> Challenge:
Please rewrite the material, starting at the line that contains "order: Perciformes" and continuing through the end, with "common name" changed to "vernacular name" and everything else left as is. Leave the pictures out of your answer.
* START *
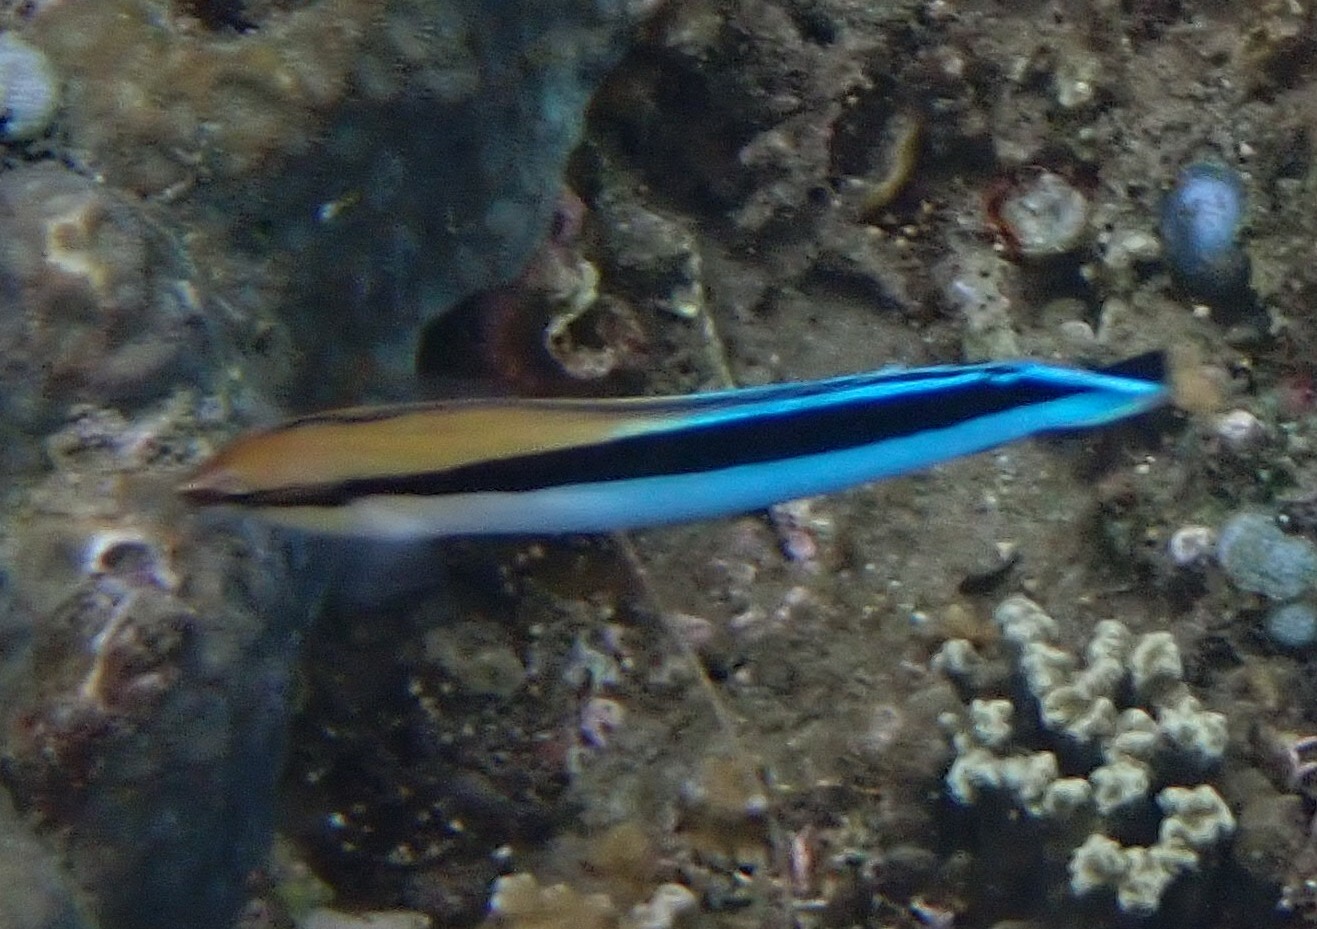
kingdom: Animalia
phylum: Chordata
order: Perciformes
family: Blenniidae
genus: Aspidontus
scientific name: Aspidontus taeniatus
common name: False cleanerfish
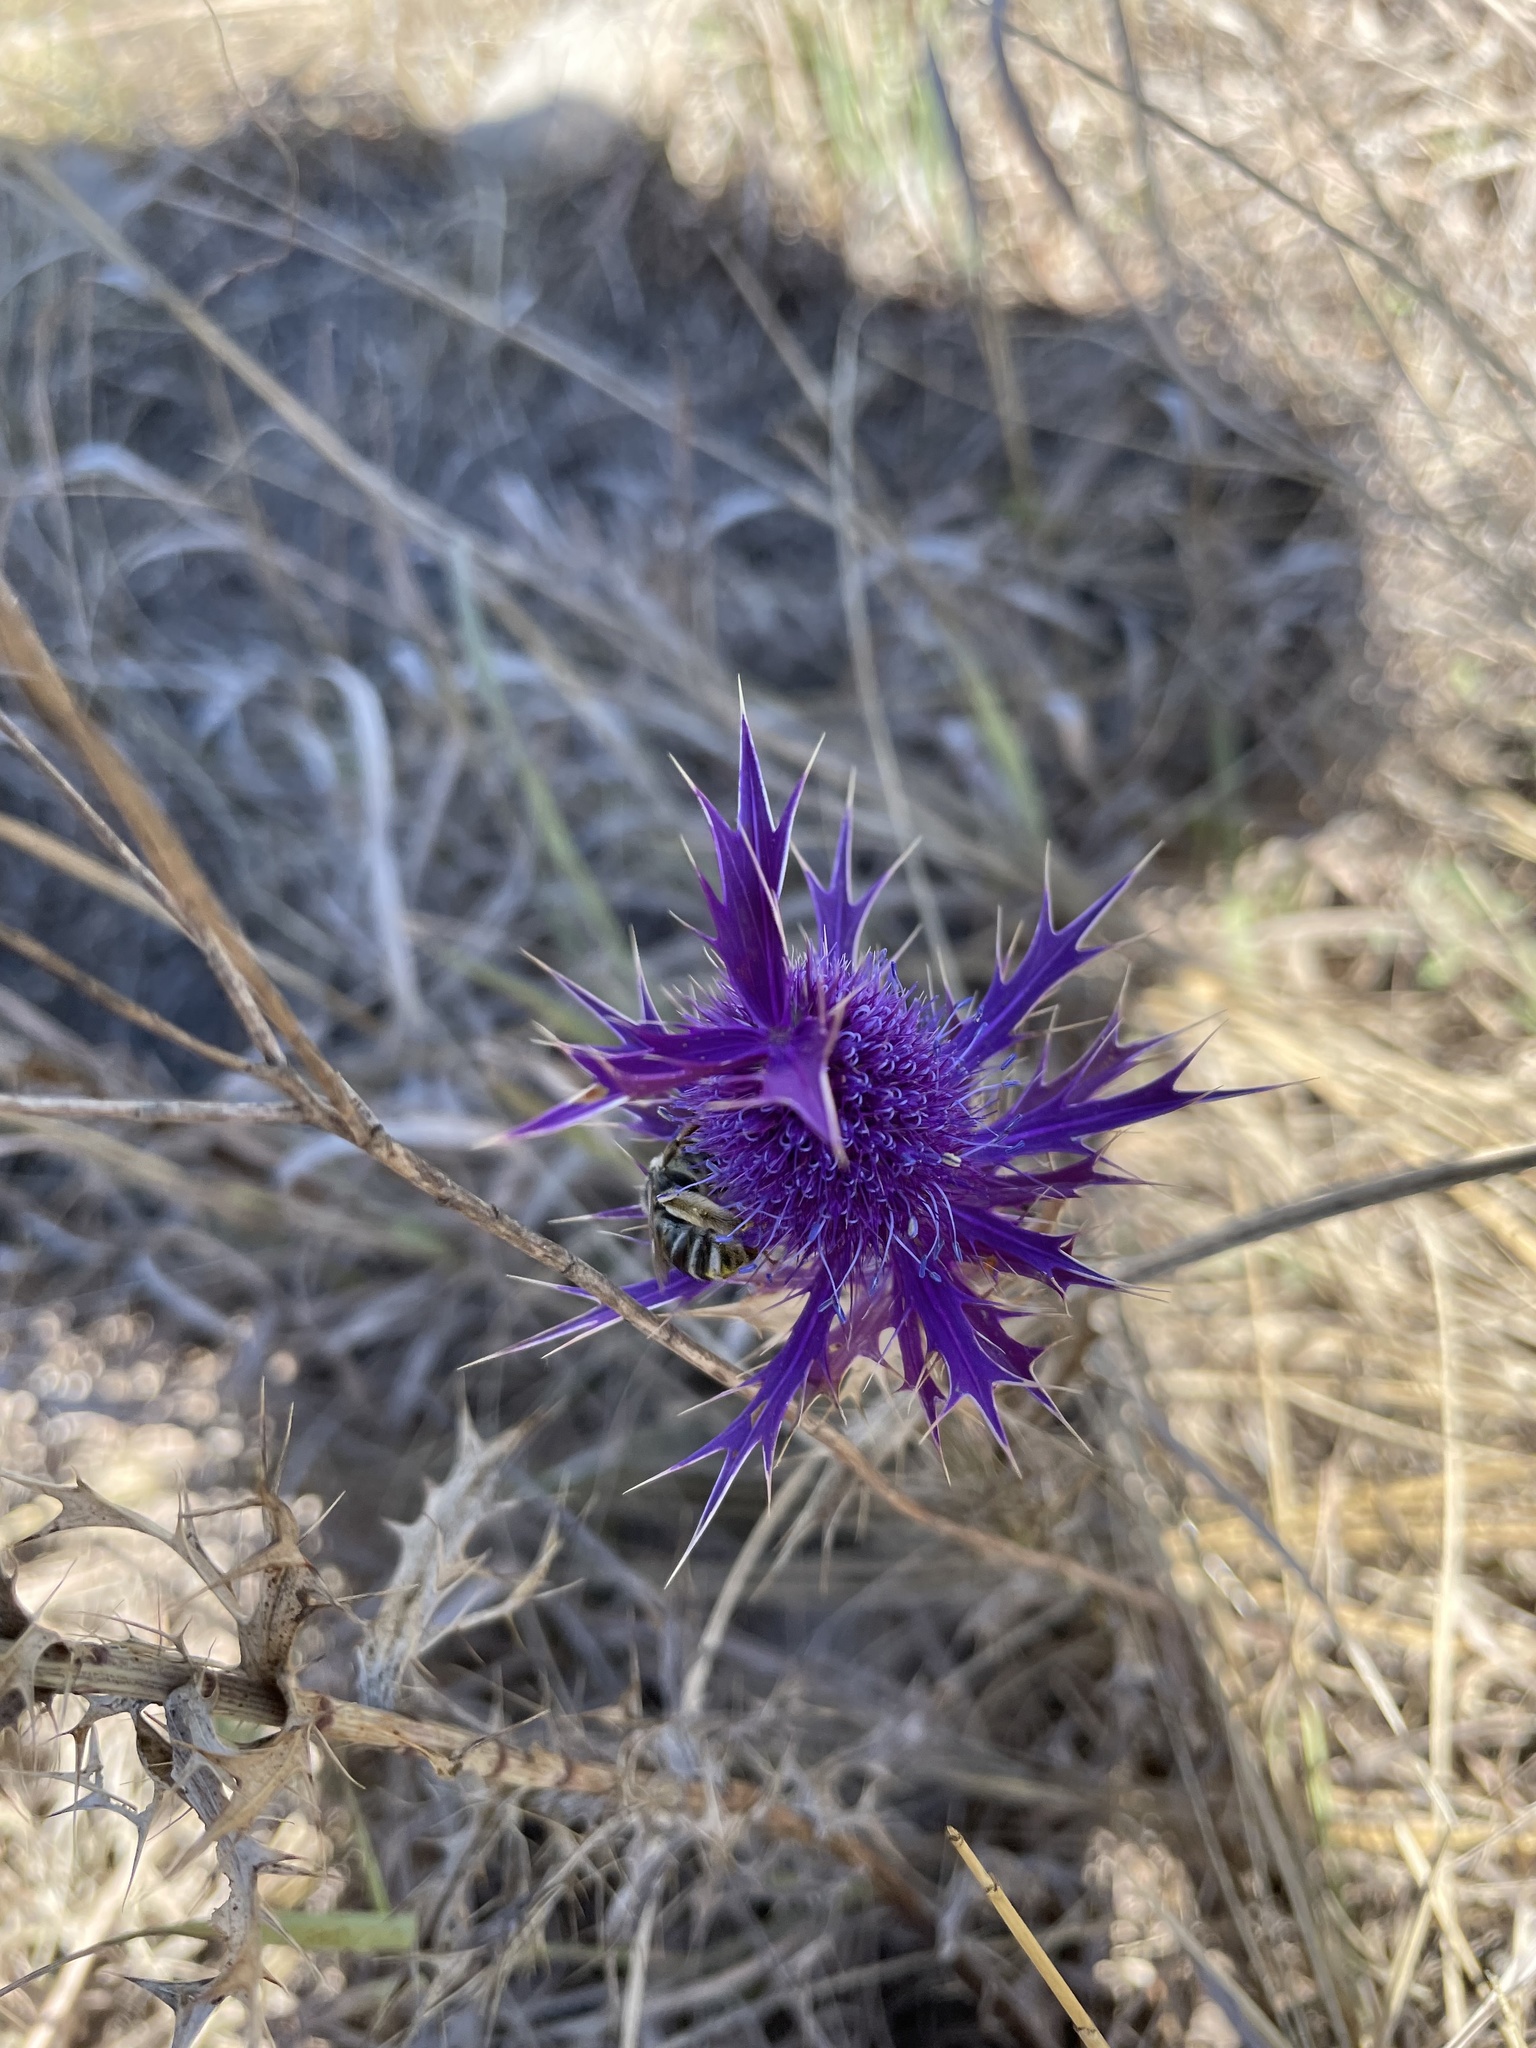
* END *
> The output:
order: Perciformes
family: Blenniidae
genus: Aspidontus
scientific name: Aspidontus taeniatus
vernacular name: False cleanerfish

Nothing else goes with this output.